Texto de estudo:
....................

Revista Impressões Rebeldes

INDESTRUTÍVEL BALAIADA

Enquanto as elites dirigentes do Império se estruturaram no século XIX, indígenas e habitantes das matas lutavam contra os ricos e poderosos. A serra da Ibiapaba foi o cenário de resistências multiétnicas

Na fronteira entre Piauí e Ceará, as matas da serra da Ibiapaba serviam de refúgio e espaço da guerrilha de indígenas e grupos populares na Balaiada. Imagem atual da serra, disponível em: https://shre.ink/licensed-image
21 de dezembro 2023 Ano 11, n. 2 (jul-dez), 2023

João Paulo Peixoto Costa

é doutor em História Social pela Unicamp, professor do Instituto Federal do Piauí e do PROFHISTÓRIA da UESPI. Autor da tese, publicada no livro Na lei e na guerra: políticas indígenas e indigenistas no Ceará (1798-1845). Teresina: EDUFPI, 2018.

A serra da Ibiapaba, longe de ser uma barreira entre os territórios de Ceará e Piauí, era a ponte que conectava os dois espaços. Desde o início da conquista portuguesa no século XVII, o histórico de migrações e campanhas militares é longo. Já na virada para o  Oitocentos, a carestia e os pesados impostos no Ceará fizeram com que muitos indígenas de Vila Viçosa, São Pedro de Baepina (Ibiapina) e São Benedito, localizados na serra, migrassem para o lado piauiense. Anos depois, no contexto da independência do Brasil, os indígenas da Ibiapaba foram recrutados para enfrentar possíveis investidas de forças portuguesas no Piauí. Juntos a outros grupos étnicos e sociais, protagonizaram saques às propriedades de quem identificavam como partidários da união com Portugal, os chamados “corcundas”. Na verdade, bastava ser rico para ser apontado como tal. 

A todos esses grupos diferentes, a elite proprietária era uma inimiga comum. Foi contra ela que muitos subalternos combateram após ser debelada a Confederação do Equador de 1824, o que se seguiu por boa parte da década de 1820. Após 1831, com a abdicação de D. Pedro I e o início do período Regencial, se iniciou uma impetuosa investida do Império contra esses grupos. Com o fortalecimento do poder das elites provinciais após o Ato Adicional à Constituição de 1834, muitas regiões do Brasil começaram uma violenta política de controle social dos mais pobres, com combate à vadiagem, arregimentação de mão de obra e recrutamentos forçados ao exército. 

De um lado a outro das fronteiras, a brutalidade atingiu a muitos, mas também, na mesma medida, a indignação. O que se seguiu foi a eclosão da Balaiada, iniciada no Maranhão com a liderança do vaqueiro piauiense Raimundo Gomes Vieira Jutahy, e que se alastrou pelo Piauí e no oeste do Ceará, justamente na serra da Ibiapaba. No final de 1838, há relatos da presença de cearenses caboclos (ou seja, indígenas) e cabras em Chapadinha, território maranhense, que diziam ter participado de conflitos em 1824 e se declaravam adeptos de Raimundo Gomes. As memórias revelam as experiências que compuseram a cultura política de grupos diversos que, ao atravessar as fronteiras provinciais, conviviam, agiam e se rebelavam juntos.

....................

Dados apresentados:

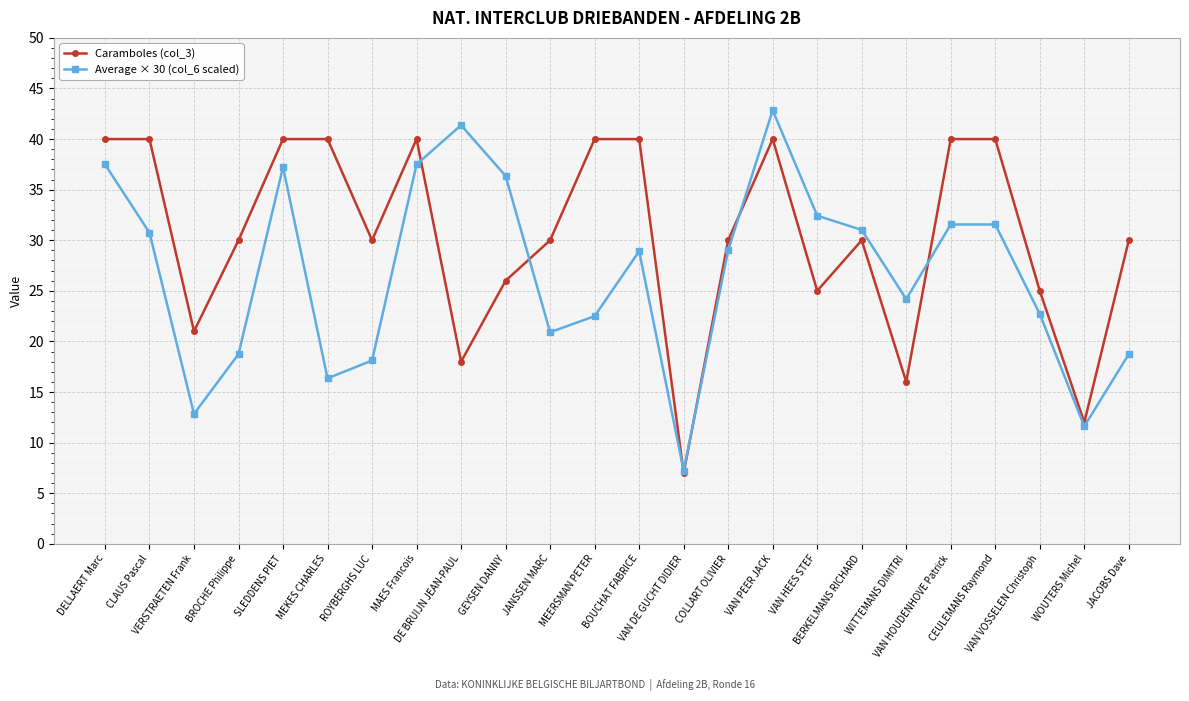

At which category does the chart reach its peak across all series?

VAN PEER JACK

....................

Instruções:
a - Segundo o texto sobre a Balaiada, de quais localidades da serra da Ibiapaba muitos indígenas migraram para o lado piauiense na virada para o Oitocentos? Liste todas.
b - De acordo com o texto sobre a Balaiada, quem liderou a revolta quando ela começou no Maranhão?
c - Copie do texto sobre a Balaiada o trecho que começa em "Enquanto as elites" e vai até "Teresina: EDUFPI, 2018.", incluindo essas palavras.
O material não é necessário.

Respostas:
a - Vila Viçosa, São Pedro de Baepina (Ibiapina) e São Benedito.

b - O vaqueiro piauiense Raimundo Gomes Vieira Jutahy.

c -
Enquanto as elites dirigentes do Império se estruturaram no século XIX, indígenas e habitantes das matas lutavam contra os ricos e poderosos. A serra da Ibiapaba foi o cenário de resistências multiétnicas

Na fronteira entre Piauí e Ceará, as matas da serra da Ibiapaba serviam de refúgio e espaço da guerrilha de indígenas e grupos populares na Balaiada. Imagem atual da serra, disponível em: https://shre.ink/licensed-image
21 de dezembro 2023 Ano 11, n. 2 (jul-dez), 2023

João Paulo Peixoto Costa

é doutor em História Social pela Unicamp, professor do Instituto Federal do Piauí e do PROFHISTÓRIA da UESPI. Autor da tese, publicada no livro Na lei e na guerra: políticas indígenas e indigenistas no Ceará (1798-1845). Teresina: EDUFPI, 2018.